Published May 23, 2024

By Carter Wrenn

Pompous, mean tongued, to abolish slavery – in 1856 – Massachusetts Senator Charles Sumner tore into two senators who owned slaves, calling one ‘a noise-some, squat, nameless animal,’ saying the other had a mistress, ‘the harlot, slavery.’

Sitting at his desk in the empty Senate chamber two days later, head bent, leaning down writing, Sumner never heard South Carolina Congressman Preston Brooks  walking down the aisle behind him.

High cheekbones, thick curly goatee, Brooks had been kicked out of college for threatening a policeman with a gun; in a duel a year later shot a man, also got shot himself – the bullet shattered his hip. Limping, owning slaves, angry at Sumner, lifting a cane with a gold knob at the top Brooks slammed Sumner in the head. Rage growing, slammed him again. And again. Blood streaming down his face, rising, Sumner staggered, fell to the floor unconscious – Brooks kept right on pummeling him.

It took Sumner three years to recover.

People across the south sent Brooks canes.

Massachusetts Congressman Anson Burlingame called Brooks a ‘vile coward.’ Brooks challenged Burlingame to a duel. Burlingame, an excellent marksman, chose the weapons: Rifles. Brooks cancelled the duel.

Brooks never spent a day in jail – that winter had croup, struggling to breathe tried to tear his throat open with his own hands.

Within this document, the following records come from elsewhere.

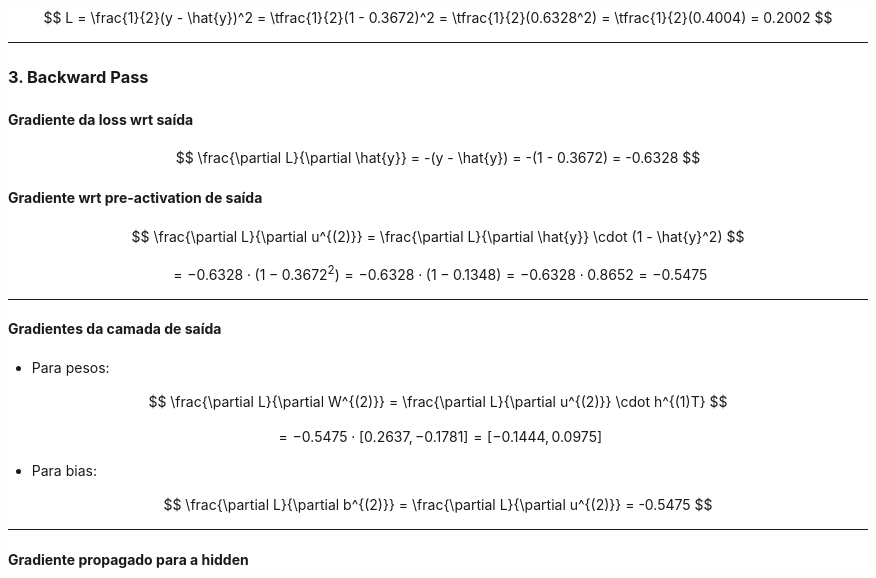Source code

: $$
L = \frac{1}{2}(y - \hat{y})^2
= \tfrac{1}{2}(1 - 0.3672)^2
= \tfrac{1}{2}(0.6328^2)
= \tfrac{1}{2}(0.4004)
= 0.2002
$$

---

### **3. Backward Pass**

#### Gradiente da loss wrt saída

$$
\frac{\partial L}{\partial \hat{y}} = -(y - \hat{y}) = -(1 - 0.3672) = -0.6328
$$

#### Gradiente wrt pre-activation de saída

$$
\frac{\partial L}{\partial u^{(2)}} = \frac{\partial L}{\partial \hat{y}} \cdot (1 - \hat{y}^2)
$$

$$
= -0.6328 \cdot (1 - 0.3672^2)
= -0.6328 \cdot (1 - 0.1348)
= -0.6328 \cdot 0.8652
= -0.5475
$$

---

#### Gradientes da camada de saída

* Para pesos:

$$
\frac{\partial L}{\partial W^{(2)}} = \frac{\partial L}{\partial u^{(2)}} \cdot h^{(1)T}
$$

$$
= -0.5475 \cdot [0.2637, -0.1781]
= [-0.1444, 0.0975]
$$

* Para bias:

$$
\frac{\partial L}{\partial b^{(2)}} = \frac{\partial L}{\partial u^{(2)}} = -0.5475
$$

---

#### Gradiente propagado para a hidden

Died.

Fights like that weren’t unusual in Congress back then – fifty congressmen brawled on the House floor in 1858. We’ve never seen that in our times. But, then again, they never watched rioters storm into the Capitol to stop the Electoral College vote counting.

Last Thursday night as I turned a page reading that story, a TV news channel played a video of a House Committee meeting. Strutting, voice biting, Marjorie Taylor Greene mocked a Democrat congresswoman’s ‘false eyelashes.’

“That’s beneath even you, Ms. Greene,” Democrat Jamie Raskin shook his head. Enraged, Alexandria Ocasio-Cortez snapped: “That’s absolutely unacceptable. How dare you attack the physical appearance of another person” – moved Greene be barred from speaking again.

“Are your feelings hurt?” Greene mocked.

The Republican Committee Chairman ruled Greene could go on speaking – a Democrat asked if that meant she could talk about Greene’s “bleach-blonde, bad-built, butch body?”

Greene shouted: “I think my body’s pretty good.”

Insults flew. Anger ruled. Shaking his head Pennsylvania Senator John Fetterman posted on Twitter it was “worse than the Jerry Springer show.”

On the loose again the demon of unrest didn’t whip anyone with a cane last Thursday night. But a congressman said, “I’m just glad the chairs are too big to throw.”